Sunday, March 15, 2015

About March Me :)

Lately, I am in love with Jigsaw puzzles. Went shopping with hubby at Bugis & I bought a 300pcs Tontoro puzzle- 75% completed. 12.3.15- bought Eiffel Tower 1000pcs puzzles that cost me $43.90; frame not included, at a shop in Velocity recommended by Oliver.

I also signed up for Kickboxing at promotional price- $588 for 24 lessons over 6months. Currently, I still have 1more lesson from Groupon. I find that Kickboxing is fun but tiring. I love the rapid boxing movements, allow me to vent my frustrations. I think I over do it, now my shoulder is still aching after my 2nd lesson. I hope that I won't regret signing up for the lessons for $588. $100 each month & aim to go for 1 class per week. I aim to at least lose 3 kg over the 6months. It is because I am gluton, I love to eat. Currently, my weight is 53kg as of March 2015, my aim is to be 50kg by September 2015. Will I be able to achieve my goal? To be evaluate in September.
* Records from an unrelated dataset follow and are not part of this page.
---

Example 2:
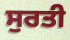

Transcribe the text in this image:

ਸੁਰਤੀ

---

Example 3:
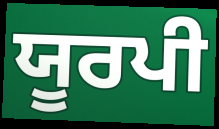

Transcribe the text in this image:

ਯੂਰਪੀ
Yesterday, I met KPO aunties in the lift & they asked me when am I getting married. My reply to their question is SMILE. She then SAY..."this yr u ALREADY 36 hor, u same age as my daughter hor, faster get married & pregnant, if not difficult!!! My reply was, SMILE & say 37 already!! Inside my heart- mind ur business please. Having a kid is probably every women's wish, duty & ways to prove that u r a woman who has functioning reproductive system. It is like a man should have their own career that proves their abilities. Each man or woman is an unique individual who may or may not fufil their gender assignments. Nevertheless, thank u KPO aunties for ur concern but u all don't need to worry too much for me.

Yesterday, 3rd uncle & auntie invited me & mom to their place for dinner. 3rd auntie commented that my skin is fair & smooth. Then 3rd uncle say, "I think Ah Hwa put on weight that's y her face looks fair & better circulation." Yes, I have gained some weight. Then 3rd uncle say, "Ah Hwa, u got white hair ah?" Yes, I have many white hair. Good observations. Dinner was simple but yummy. Soup & steamed fish. I am going to keep a lookout for the temporary stall that sells the sauce for steaming fish, I liked it. I asked them to cook for me sometimes & I passed $ to them to get the ingredients. They agreed. (* Last night, I dreamt LC went to 3rd uncle house with to have dinner ^.^...funny!)

Pre-BD celebration dinner with Buddies trip friends-W, J, R & I on 13 March 2015. Had my favourite Japanese restaurant set dinner, followed by desserts at TCC. Gossiping sessions... J suppose to be the hot favourite candidate to be promoted to NC but missed. Another candidate, M got it! When M got it, NC OBG called to ask ADN T why J did not get promoted?! J has been a hot favourite & ADN T likes her alot & has intention to promote her. It's all politics la! When ADN T saw J, she said this to her, " M get promoted before u doesn't she is better than U?!" So sad, if I am M & I heard this. Whatever it is, just hear & blog here & not to say this to anybody else if I still want my life & job. Heard from J & W that M is not well liked by ADN T, but I saw with my own eyes before the promotion results is out, M went to see ADN T & they were in good conditions! Scary, all so fake? I also fake sometimes at work to keep myself alive. Sometimes, die also don't what is the reasons.